Work to be completed
Reproduce the data word for word, from its first line through the line containing "dins del seu vehicle.", including that line.
======== Data for the task ========
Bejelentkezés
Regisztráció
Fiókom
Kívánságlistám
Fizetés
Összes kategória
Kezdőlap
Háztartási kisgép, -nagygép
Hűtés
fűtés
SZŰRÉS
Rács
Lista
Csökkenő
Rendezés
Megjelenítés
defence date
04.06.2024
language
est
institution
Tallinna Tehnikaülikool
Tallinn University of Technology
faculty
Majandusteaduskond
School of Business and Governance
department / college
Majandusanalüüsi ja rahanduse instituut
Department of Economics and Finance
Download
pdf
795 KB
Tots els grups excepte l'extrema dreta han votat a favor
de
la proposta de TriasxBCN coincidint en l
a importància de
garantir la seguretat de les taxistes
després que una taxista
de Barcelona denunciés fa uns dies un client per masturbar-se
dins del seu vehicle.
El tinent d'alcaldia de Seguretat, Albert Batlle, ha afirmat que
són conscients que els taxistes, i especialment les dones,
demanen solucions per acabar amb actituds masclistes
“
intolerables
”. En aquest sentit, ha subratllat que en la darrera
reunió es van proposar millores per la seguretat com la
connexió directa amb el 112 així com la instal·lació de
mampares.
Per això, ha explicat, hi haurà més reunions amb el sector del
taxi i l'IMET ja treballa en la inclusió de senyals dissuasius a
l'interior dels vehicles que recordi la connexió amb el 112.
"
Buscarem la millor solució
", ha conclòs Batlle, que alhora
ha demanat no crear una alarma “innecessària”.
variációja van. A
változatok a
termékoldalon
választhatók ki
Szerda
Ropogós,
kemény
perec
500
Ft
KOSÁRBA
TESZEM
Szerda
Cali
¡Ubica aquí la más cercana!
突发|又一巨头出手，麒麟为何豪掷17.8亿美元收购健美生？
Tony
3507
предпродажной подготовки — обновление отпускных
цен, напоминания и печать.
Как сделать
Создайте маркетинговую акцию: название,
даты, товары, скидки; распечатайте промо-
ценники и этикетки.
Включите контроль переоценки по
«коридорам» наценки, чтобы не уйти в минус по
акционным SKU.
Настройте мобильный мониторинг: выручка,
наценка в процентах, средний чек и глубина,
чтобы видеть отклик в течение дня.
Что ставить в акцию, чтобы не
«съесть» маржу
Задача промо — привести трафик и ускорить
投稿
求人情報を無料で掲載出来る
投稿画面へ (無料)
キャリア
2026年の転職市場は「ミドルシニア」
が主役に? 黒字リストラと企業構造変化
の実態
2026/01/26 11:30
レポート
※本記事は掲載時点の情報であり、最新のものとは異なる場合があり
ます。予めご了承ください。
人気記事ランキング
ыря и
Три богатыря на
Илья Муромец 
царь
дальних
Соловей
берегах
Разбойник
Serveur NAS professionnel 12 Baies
========
Response below
Bejelentkezés
Regisztráció
Fiókom
Kívánságlistám
Fizetés
Összes kategória
Kezdőlap
Háztartási kisgép, -nagygép
Hűtés
fűtés
SZŰRÉS
Rács
Lista
Csökkenő
Rendezés
Megjelenítés
defence date
04.06.2024
language
est
institution
Tallinna Tehnikaülikool
Tallinn University of Technology
faculty
Majandusteaduskond
School of Business and Governance
department / college
Majandusanalüüsi ja rahanduse instituut
Department of Economics and Finance
Download
pdf
795 KB
Tots els grups excepte l'extrema dreta han votat a favor
de
la proposta de TriasxBCN coincidint en l
a importància de
garantir la seguretat de les taxistes
després que una taxista
de Barcelona denunciés fa uns dies un client per masturbar-se
dins del seu vehicle.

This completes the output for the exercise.